Le aziende hanno programmato 18.030 entrate in giugno – pari al 31% del flusso regionale di 57.900 (+8 punti percentuali rispetto al periodo precedente); in Italia gli ingressi programmati sono 510.000 e l’Emilia-Romagna pesa per l’11% (+1). Sono state 12.050 le entrate previste in provincia di Rimini (il 67% del totale Romagna) e  5.980 in provincia di Forlì-Cesena (in crescita comunque in valore assoluto); tendenze che si ritrovano anche nella previsione su base trimestrale con entrate complessive che ammontano rispettivamente a 24.650 e 12.960. I giovani under 30 sono il 43% della domanda di lavoro espressa dalle imprese di Rimini (+6 punti) e il 37% di quelle della provincia di Forlì-Cesena (+10 punti), fortemente in crescita; i più difficili da reperire sono nell’area tecnica/progettazione.

Gli impieghi proposti sono alle dipendenze (oltre il 90% dei casi), in prevalenza a termine (82% per Rimini, 73% Forlì-Cesena). Continuano a riscontrarsi sintomatiche difficoltà di reperimento di figure ricercate dalle imprese nel 15% dei casi a Rimini e nel 18% in provincia di Forlì-Cesena . Le professioni più ricercate con difficoltà di reperimento sono gli “Operai nelle attività metalmeccaniche” in entrambi i territori (50% delle richieste).

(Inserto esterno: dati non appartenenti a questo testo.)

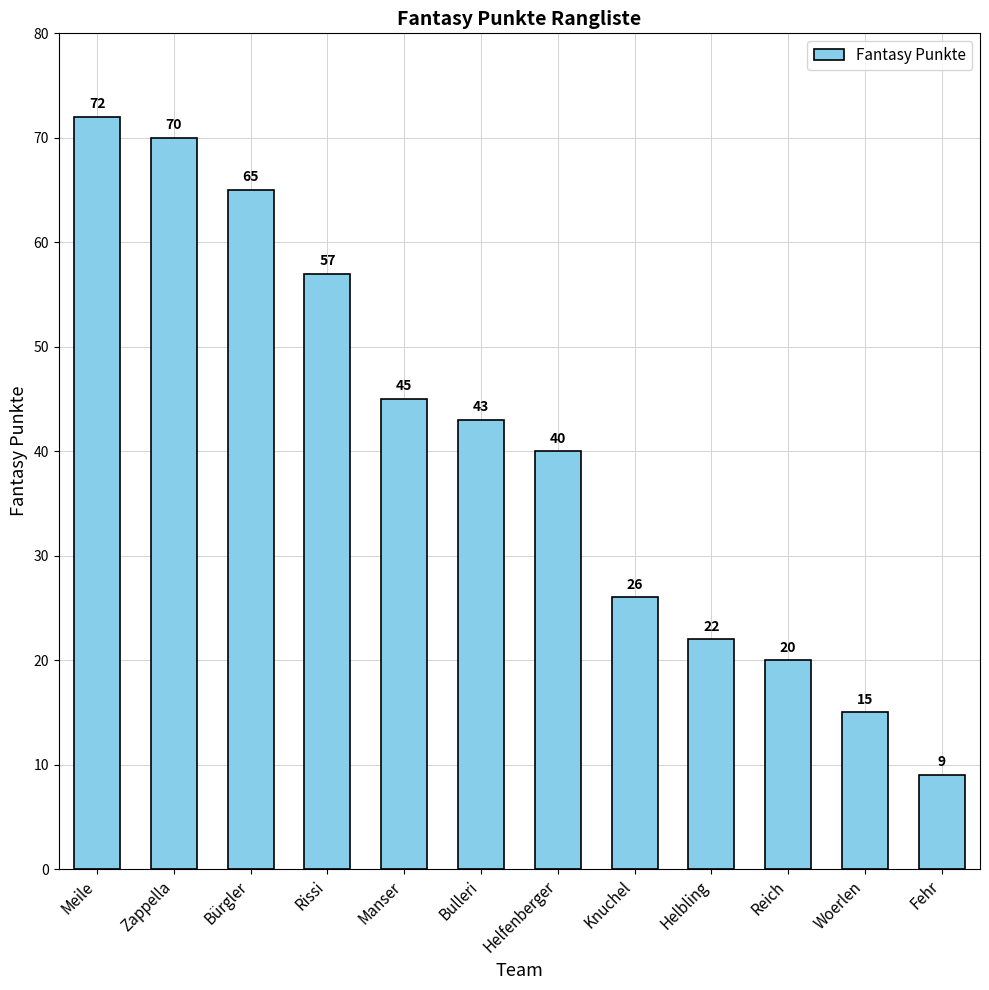

How many data points are less than 43?

6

Le entrate più significative sono previste nell’area “produzione di beni ed erogazione di servizi” (oltre il 60%), oltre l’80% da imprese con meno di 50 dipendenti, nel macrosettore dei Servizi (oltre l’80%): nello specifico tra i primi 5 settori che assumono appaiono in entrambe le province i servizi di alloggio/ristorazione/turistici (con il 69% degli ingressi a Rimini per 8.300 e il 72% a Forlì-Cesena per 2.560), i servizi alle persone, il commercio, i servizi di supporto alle imprese; in evidenza la presenza dei servizi di trasporto a Rimini e delle costruzioni a Forlì-Cesena. Alla vitalità dei territori considerati e alla capacità di attrarre lavoro si contrappongono alcuni elementi critici: la richiesta di laureati riguarda solo il 5% delle entrate a Forlì-Cesena e il 3% a Rimini, quando si attesta all’8% in Emilia-Romagna e al 9% in Italia; anche le richieste di profili high skills, di dirigenti, specialisti e tecnici, pari al 9% a Forlì-Cesena e 4% per Rimini (in calo) sono inferiori al dato regionale e nazionale (14%)
 
Dal primo settembre si riaprono i termini per le candidature dei video brevi realizzati da ragazzi e scuole per il Premio ‘Storie di Alternanza’ 2018/2019 per incoraggiare esperienze di apprendimento di qualità e on the job ed aiutare gli studenti del nostro territorio ad acquisire le capacità e le competenze utili e spendibili nel mondo del lavoro. Il regolamento del Premio è pubblicato sul sito camerale all’indirizzo: www.romagna.camcom.gov.it/scuola_impresa.